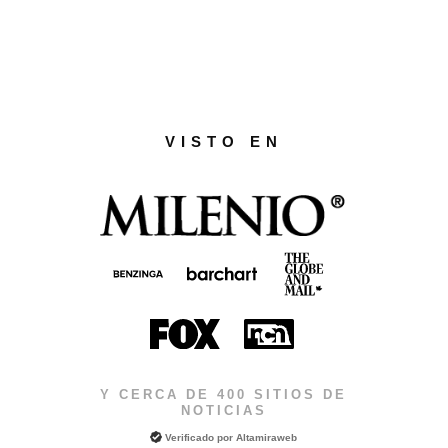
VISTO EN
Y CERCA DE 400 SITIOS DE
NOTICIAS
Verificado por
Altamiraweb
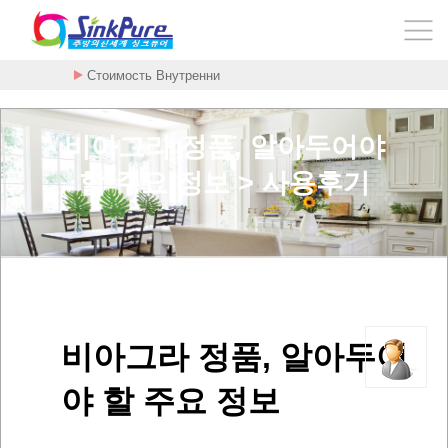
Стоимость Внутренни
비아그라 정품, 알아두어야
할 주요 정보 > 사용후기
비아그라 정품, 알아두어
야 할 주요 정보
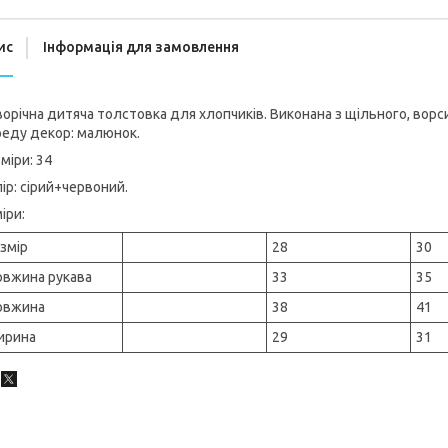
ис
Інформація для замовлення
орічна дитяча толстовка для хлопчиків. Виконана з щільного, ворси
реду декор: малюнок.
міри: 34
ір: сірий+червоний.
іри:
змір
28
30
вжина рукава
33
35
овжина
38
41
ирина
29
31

==================================================

* **Problem details**:
Output the material above verbatim but exclude each picture.

* **Written answer**:
VISTO EN
Y CERCA DE 400 SITIOS DE
NOTICIAS
Verificado por
Altamiraweb
Стоимость Внутренни
비아그라 정품, 알아두어야
할 주요 정보 > 사용후기
비아그라 정품, 알아두어
야 할 주요 정보
ис
Інформація для замовлення
орічна дитяча толстовка для хлопчиків. Виконана з щільного, ворси
реду декор: малюнок.
міри: 34
ір: сірий+червоний.
іри:
змір
28
30
вжина рукава
33
35
овжина
38
41
ирина
29
31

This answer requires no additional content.